* _WHAT YOU WILL DO_:
Write out exactly, with no other output, the lines below from the one that contains "issues like judicial" through the end.
**** RECORDS FOR THE TASK ****
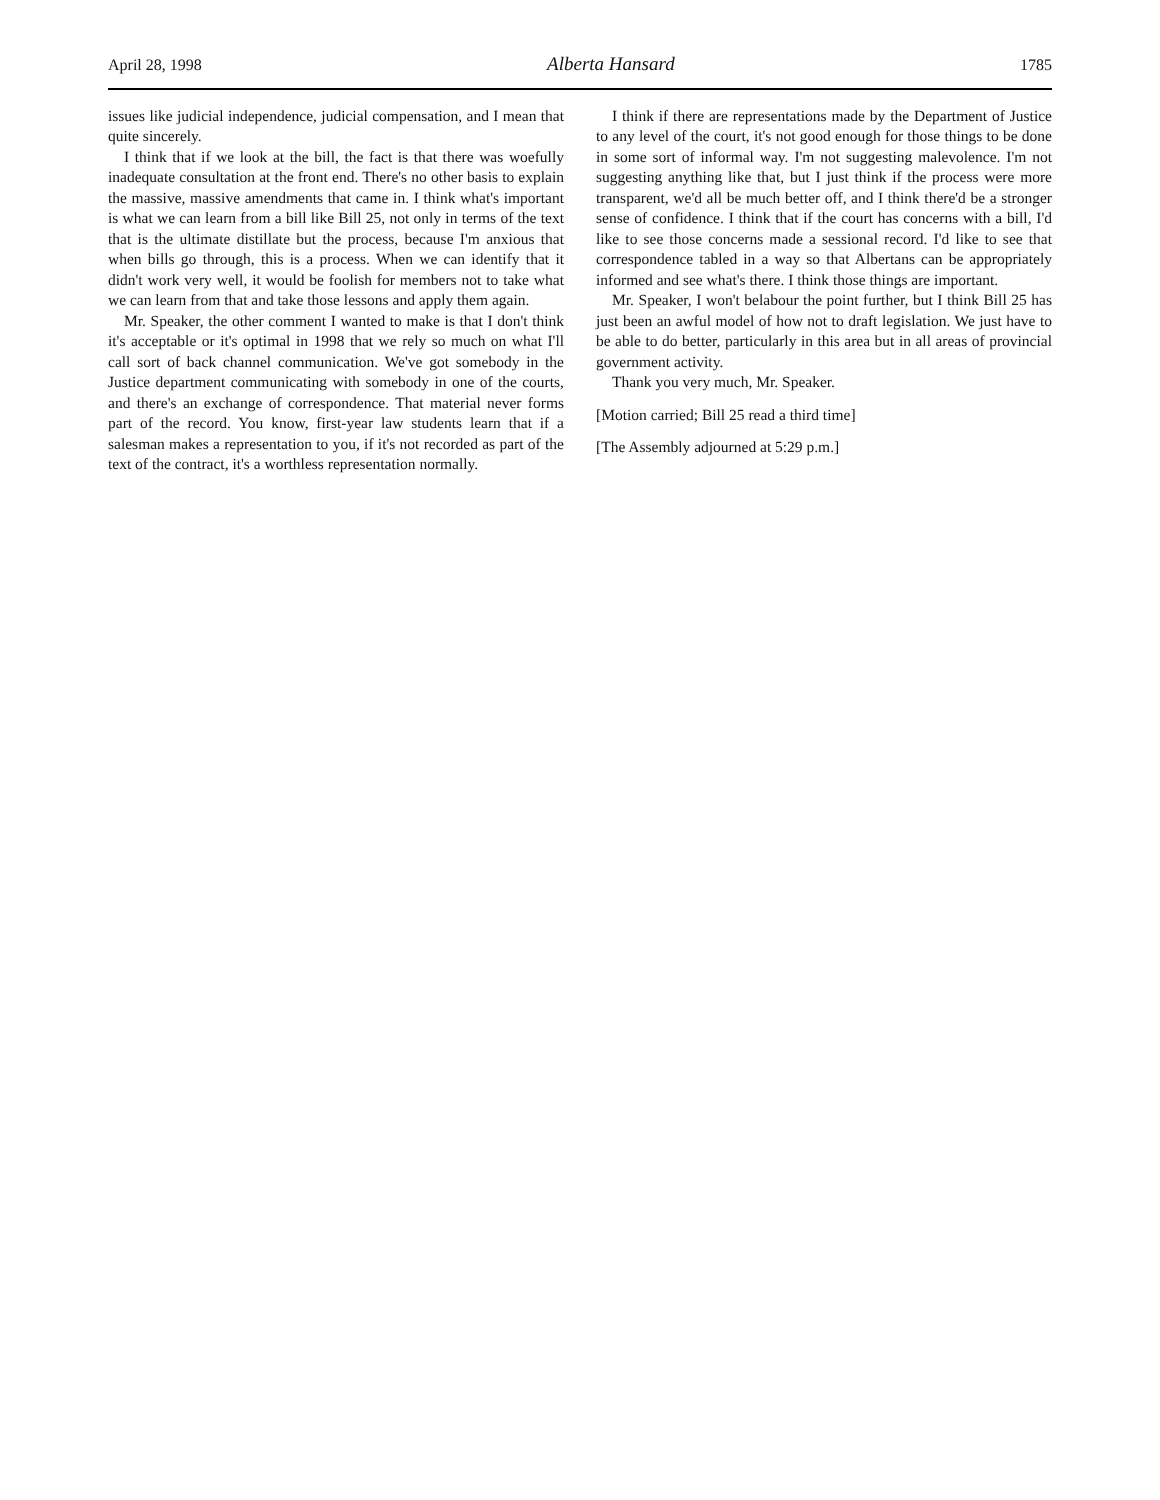April 28, 1998 Alberta Hansard 1785
issues like judicial independence, judicial compensation, and I mean that quite sincerely.
I think that if we look at the bill, the fact is that there was woefully inadequate consultation at the front end. There's no other basis to explain the massive, massive amendments that came in. I think what's important is what we can learn from a bill like Bill 25, not only in terms of the text that is the ultimate distillate but the process, because I'm anxious that when bills go through, this is a process. When we can identify that it didn't work very well, it would be foolish for members not to take what we can learn from that and take those lessons and apply them again.
Mr. Speaker, the other comment I wanted to make is that I don't think it's acceptable or it's optimal in 1998 that we rely so much on what I'll call sort of back channel communication. We've got somebody in the Justice department communicating with somebody in one of the courts, and there's an exchange of correspondence. That material never forms part of the record. You know, first-year law students learn that if a salesman makes a representation to you, if it's not recorded as part of the text of the contract, it's a worthless representation normally.
I think if there are representations made by the Department of Justice to any level of the court, it's not good enough for those things to be done in some sort of informal way. I'm not suggesting malevolence. I'm not suggesting anything like that, but I just think if the process were more transparent, we'd all be much better off, and I think there'd be a stronger sense of confidence. I think that if the court has concerns with a bill, I'd like to see those concerns made a sessional record. I'd like to see that correspondence tabled in a way so that Albertans can be appropriately informed and see what's there. I think those things are important.
Mr. Speaker, I won't belabour the point further, but I think Bill 25 has just been an awful model of how not to draft legislation. We just have to be able to do better, particularly in this area but in all areas of provincial government activity.
Thank you very much, Mr. Speaker.
[Motion carried; Bill 25 read a third time]
[The Assembly adjourned at 5:29 p.m.]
****
* _REPLY TO THE EXERCISE_:
issues like judicial independence, judicial compensation, and I mean that quite sincerely.
I think that if we look at the bill, the fact is that there was woefully inadequate consultation at the front end. There's no other basis to explain the massive, massive amendments that came in. I think what's important is what we can learn from a bill like Bill 25, not only in terms of the text that is the ultimate distillate but the process, because I'm anxious that when bills go through, this is a process. When we can identify that it didn't work very well, it would be foolish for members not to take what we can learn from that and take those lessons and apply them again.
Mr. Speaker, the other comment I wanted to make is that I don't think it's acceptable or it's optimal in 1998 that we rely so much on what I'll call sort of back channel communication. We've got somebody in the Justice department communicating with somebody in one of the courts, and there's an exchange of correspondence. That material never forms part of the record. You know, first-year law students learn that if a salesman makes a representation to you, if it's not recorded as part of the text of the contract, it's a worthless representation normally.
I think if there are representations made by the Department of Justice to any level of the court, it's not good enough for those things to be done in some sort of informal way. I'm not suggesting malevolence. I'm not suggesting anything like that, but I just think if the process were more transparent, we'd all be much better off, and I think there'd be a stronger sense of confidence. I think that if the court has concerns with a bill, I'd like to see those concerns made a sessional record. I'd like to see that correspondence tabled in a way so that Albertans can be appropriately informed and see what's there. I think those things are important.
Mr. Speaker, I won't belabour the point further, but I think Bill 25 has just been an awful model of how not to draft legislation. We just have to be able to do better, particularly in this area but in all areas of provincial government activity.
Thank you very much, Mr. Speaker.
[Motion carried; Bill 25 read a third time]
[The Assembly adjourned at 5:29 p.m.]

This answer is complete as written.